2012/08/03 10:08:15 [warn] 28311#0: *517878 [main] 18 == 18 while sending to client, client: XXX, server: , request: "PUT /johan/Photos/2008/2008_12_30%20fin%20d'anne%CC%81e/recup/CONVAR663.jpg HTTP/1.1", host: "XXX"
2012/08/03 10:08:15 [warn] 28311#0: *517878 [main] 19 == 19 while sending to client, client: XXX, server: , request: "PUT /johan/Photos/2008/2008_12_30%20fin%20d'anne%CC%81e/recup/CONVAR663.jpg HTTP/1.1", host: "XXX"
2012/08/03 10:08:15 [warn] 28311#0: *517878 [main] 20 == 20 while sending to client, client: XXX, server: , request: "PUT /johan/Photos/2008/2008_12_30%20fin%20d'anne%CC%81e/recup/CONVAR663.jpg HTTP/1.1", host: "XXX"
2012/08/03 10:08:16 [warn] 28311#0: *517878 [main] 21 == 21 while sending to client, client: XXX, server: , request: "PUT /johan/Photos/2008/2008_12_30%20fin%20d'anne%CC%81e/recup/CONVAR663.jpg HTTP/1.1", host: "XXX"
bigplum commented 12 years ago

It seems the lua vm is not recreated, just reload the code.

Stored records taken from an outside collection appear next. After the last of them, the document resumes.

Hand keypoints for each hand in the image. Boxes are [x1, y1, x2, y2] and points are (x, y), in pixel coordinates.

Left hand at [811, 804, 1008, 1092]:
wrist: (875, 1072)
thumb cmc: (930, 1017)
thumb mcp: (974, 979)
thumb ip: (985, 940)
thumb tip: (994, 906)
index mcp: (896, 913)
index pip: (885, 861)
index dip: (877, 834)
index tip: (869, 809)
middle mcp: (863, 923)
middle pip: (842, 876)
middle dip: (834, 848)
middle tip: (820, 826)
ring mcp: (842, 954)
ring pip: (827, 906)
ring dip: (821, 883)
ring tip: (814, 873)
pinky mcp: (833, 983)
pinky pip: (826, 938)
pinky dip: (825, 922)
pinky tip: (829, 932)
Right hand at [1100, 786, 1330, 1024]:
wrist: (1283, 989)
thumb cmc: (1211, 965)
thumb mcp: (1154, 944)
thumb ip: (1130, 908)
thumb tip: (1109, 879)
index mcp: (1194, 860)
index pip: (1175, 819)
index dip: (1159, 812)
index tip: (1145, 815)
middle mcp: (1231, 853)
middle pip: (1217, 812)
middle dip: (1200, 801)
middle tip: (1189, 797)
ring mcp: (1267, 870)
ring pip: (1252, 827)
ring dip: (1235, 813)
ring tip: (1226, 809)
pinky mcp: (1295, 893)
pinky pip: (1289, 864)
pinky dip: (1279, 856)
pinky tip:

adamkijak commented 12 years ago

It seems the lua vm is not recreated, just reload the code.

reload the code? I restart nginx everytime I change nginx.conf.

bigplum commented 12 years ago

I meam the lua code. If lua_code_cache is off, nginx will reload the code, but recreate lua vm.

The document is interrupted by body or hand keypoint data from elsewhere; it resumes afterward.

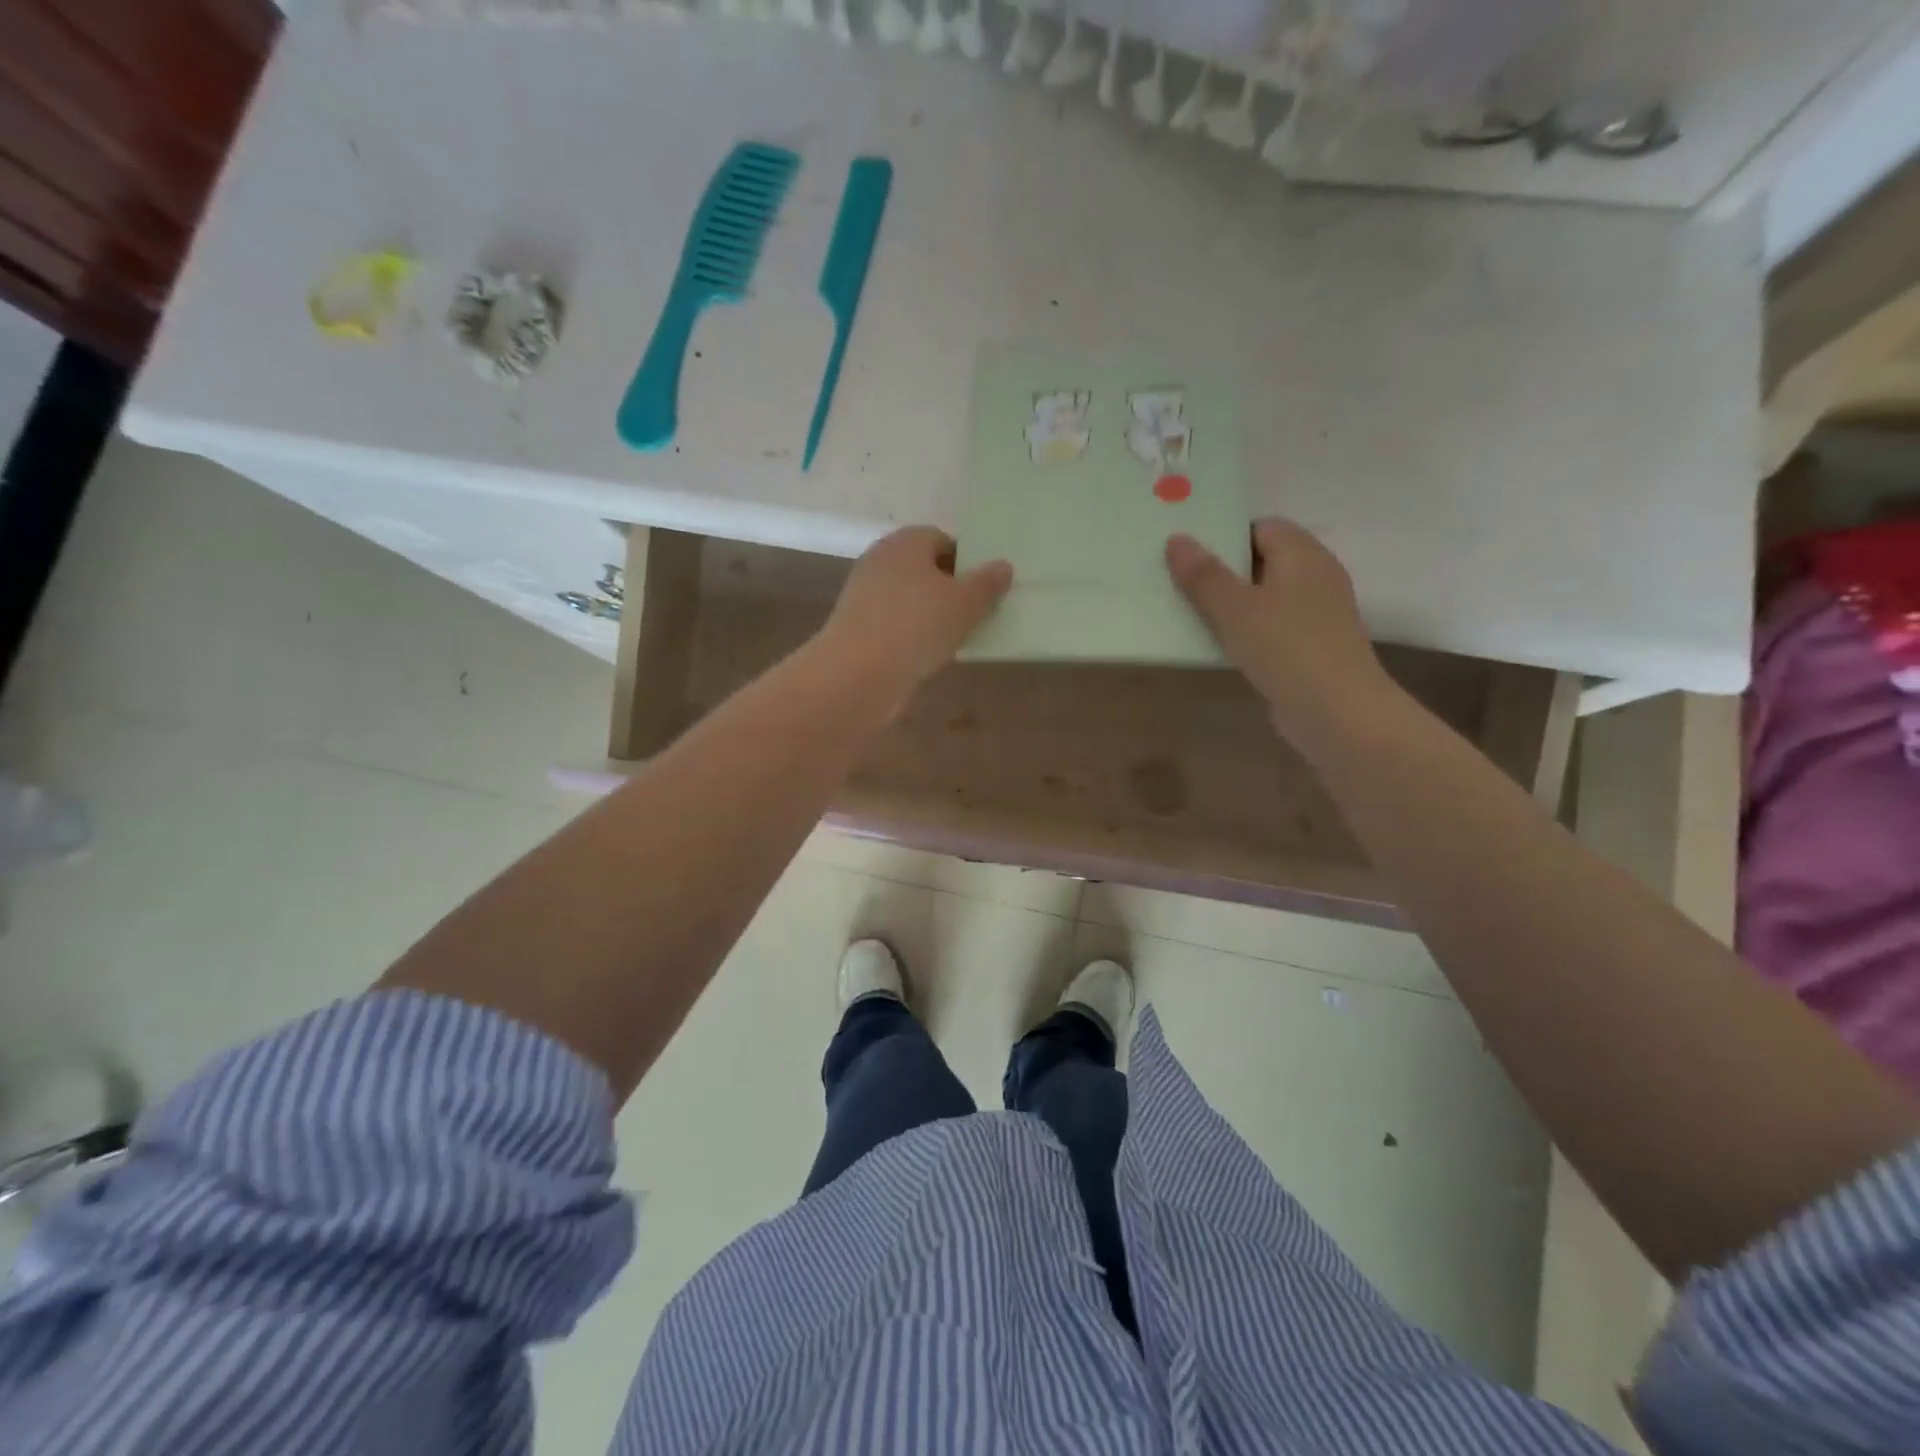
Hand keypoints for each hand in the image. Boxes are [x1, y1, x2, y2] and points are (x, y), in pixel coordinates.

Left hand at [816, 527, 1012, 713]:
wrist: (858, 674)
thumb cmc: (917, 626)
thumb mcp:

    /*  load closure factory of script file to the top of lua stack, sp++ */
    rc = ngx_http_lua_clfactory_loadfile(L, (char *) script);

If set lua_code_cache off, every request will create a new Lua VM. So the global var would not be keeped and changed.

It's incorrect.

adamkijak commented 12 years ago

So any ideas how to fix that?

bigplum commented 12 years ago

I've reproduced this issue. It seems related with the ngx-lua module, request 1 called req2 functions to send socket data.

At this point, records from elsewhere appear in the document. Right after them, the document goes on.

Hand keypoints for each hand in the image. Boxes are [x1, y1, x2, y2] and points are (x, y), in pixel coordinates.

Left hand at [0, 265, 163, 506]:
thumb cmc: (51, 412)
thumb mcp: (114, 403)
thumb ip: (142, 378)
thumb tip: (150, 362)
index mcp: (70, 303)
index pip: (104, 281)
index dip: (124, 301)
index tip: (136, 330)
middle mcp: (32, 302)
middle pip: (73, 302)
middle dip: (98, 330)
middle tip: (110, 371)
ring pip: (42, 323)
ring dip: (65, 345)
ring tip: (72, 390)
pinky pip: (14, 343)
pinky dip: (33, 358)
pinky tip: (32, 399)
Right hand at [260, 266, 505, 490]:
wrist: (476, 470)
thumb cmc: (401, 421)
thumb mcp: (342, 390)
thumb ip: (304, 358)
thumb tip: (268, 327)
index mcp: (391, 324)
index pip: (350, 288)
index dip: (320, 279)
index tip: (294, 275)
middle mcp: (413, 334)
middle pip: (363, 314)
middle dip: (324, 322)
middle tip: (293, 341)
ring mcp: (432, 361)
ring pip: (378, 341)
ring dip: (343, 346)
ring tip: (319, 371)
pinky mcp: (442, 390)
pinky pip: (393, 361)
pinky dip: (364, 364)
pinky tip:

related issue: https://github.com/chaoslawful/lua-nginx-module/issues/150

bigplum commented 12 years ago

This issue maybe relate with global variable. This is my test case, and change the col to local would work.

local mongo = require "resty.mongol"
conn = mongo:new()
ok, err = conn:connect("10.6.2.51", 27000)
if not ok then
    ngx.say("connect failed: "..err)
end

local db = conn:new_db_handle("test")

local col = db:get_col("test")             -----------> the col should be local
if not col then ngx.say("get col failed") end 

ngx.say(col.col)

r,err = col:insert({{name="dog",n=20}},false,true)
if not r then ngx.say("insert failed: "..err) end 

ngx.say(col.col)

r = col:find_one({name="dog"})
ngx.say(r["name"])
adamkijak commented 12 years ago

I use only local variables in my code.

bigplum commented 12 years ago

Could you provide me a test code to reproduce the issue?

bigplum commented 12 years ago

I've pushed a patch to fix the issue about undefined variables. Please fetch the newest package to do the test.